> _PROBLEM REQUIREMENTS_
Copy the line with "Betaling og levering" and all lines following it through the last line of the entries, exactly as written.

> _PROVIDED INFORMATION_
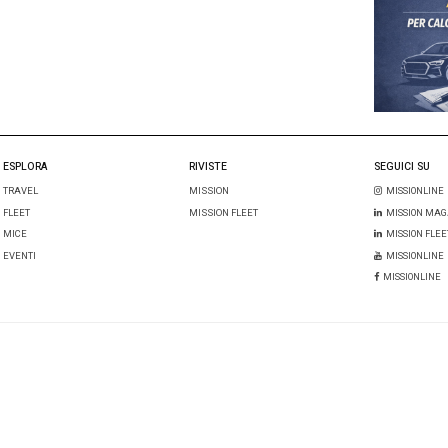
l mio nome, email e sito web in questo browser per la prossima 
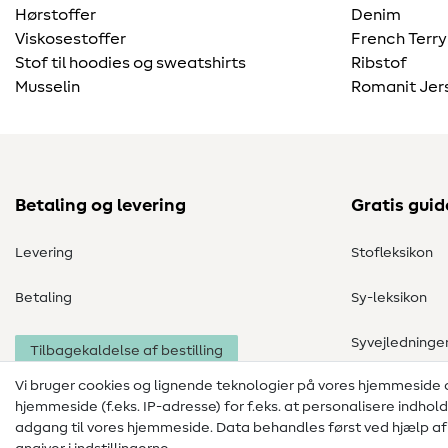
Hørstoffer
Denim
Viskosestoffer
French Terry
Stof til hoodies og sweatshirts
Ribstof
Musselin
Romanit Jer
Betaling og levering
Gratis guid
Levering
Stofleksikon
Betaling
Sy-leksikon
Syvejledninge
Tilbagekaldelse af bestilling
Vi bruger cookies og lignende teknologier på vores hjemmeside
hjemmeside (f.eks. IP-adresse) for f.eks. at personalisere indhol
adgang til vores hjemmeside. Data behandles først ved hjælp af i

> _SOLUTION_
Betaling og levering
Gratis guid
Levering
Stofleksikon
Betaling
Sy-leksikon
Syvejledninge
Tilbagekaldelse af bestilling
Vi bruger cookies og lignende teknologier på vores hjemmeside
hjemmeside (f.eks. IP-adresse) for f.eks. at personalisere indhol
adgang til vores hjemmeside. Data behandles først ved hjælp af i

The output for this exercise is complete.